What is being asked:
Find each line in the data below that contains the word "Trường" and copy those lines.

-------- Available records --------

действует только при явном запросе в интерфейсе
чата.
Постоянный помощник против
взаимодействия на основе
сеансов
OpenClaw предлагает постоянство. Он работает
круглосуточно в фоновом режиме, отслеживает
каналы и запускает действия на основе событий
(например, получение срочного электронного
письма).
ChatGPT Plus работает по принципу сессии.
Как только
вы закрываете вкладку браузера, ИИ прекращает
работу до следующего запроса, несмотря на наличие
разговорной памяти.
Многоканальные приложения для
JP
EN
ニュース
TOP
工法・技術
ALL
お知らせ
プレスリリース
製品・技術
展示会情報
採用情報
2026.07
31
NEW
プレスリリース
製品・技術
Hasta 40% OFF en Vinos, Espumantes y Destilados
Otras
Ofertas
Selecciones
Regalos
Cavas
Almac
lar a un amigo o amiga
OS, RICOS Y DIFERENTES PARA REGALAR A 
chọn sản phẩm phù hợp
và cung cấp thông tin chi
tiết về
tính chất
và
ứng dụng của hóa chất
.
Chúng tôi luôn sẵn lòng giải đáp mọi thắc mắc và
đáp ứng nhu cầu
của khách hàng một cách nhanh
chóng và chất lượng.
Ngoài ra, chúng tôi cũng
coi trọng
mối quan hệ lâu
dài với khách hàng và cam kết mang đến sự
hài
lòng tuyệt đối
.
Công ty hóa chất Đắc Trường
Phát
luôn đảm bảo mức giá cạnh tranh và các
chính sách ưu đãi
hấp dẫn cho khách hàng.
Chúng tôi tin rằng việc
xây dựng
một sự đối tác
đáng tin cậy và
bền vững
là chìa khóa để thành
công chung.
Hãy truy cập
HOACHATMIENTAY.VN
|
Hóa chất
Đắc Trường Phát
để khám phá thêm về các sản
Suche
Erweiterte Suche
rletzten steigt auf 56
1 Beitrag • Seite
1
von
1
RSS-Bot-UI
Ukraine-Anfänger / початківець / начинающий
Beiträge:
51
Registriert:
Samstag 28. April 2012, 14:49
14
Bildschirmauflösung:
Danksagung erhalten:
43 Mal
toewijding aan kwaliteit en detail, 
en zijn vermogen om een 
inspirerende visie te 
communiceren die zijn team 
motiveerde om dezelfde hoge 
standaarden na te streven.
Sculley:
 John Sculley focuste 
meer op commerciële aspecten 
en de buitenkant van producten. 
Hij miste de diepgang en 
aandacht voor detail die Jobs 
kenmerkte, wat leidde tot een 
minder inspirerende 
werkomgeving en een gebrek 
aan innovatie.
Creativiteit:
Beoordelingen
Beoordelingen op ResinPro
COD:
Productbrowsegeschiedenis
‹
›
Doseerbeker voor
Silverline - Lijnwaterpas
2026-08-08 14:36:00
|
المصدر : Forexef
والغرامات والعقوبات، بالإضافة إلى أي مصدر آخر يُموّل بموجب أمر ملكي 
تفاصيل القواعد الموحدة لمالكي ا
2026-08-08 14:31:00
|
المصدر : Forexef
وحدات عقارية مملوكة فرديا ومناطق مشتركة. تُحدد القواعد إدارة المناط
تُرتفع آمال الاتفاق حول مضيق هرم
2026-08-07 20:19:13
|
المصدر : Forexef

--------

Exercise solution:
Công ty hóa chất Đắc Trường
Đắc Trường Phát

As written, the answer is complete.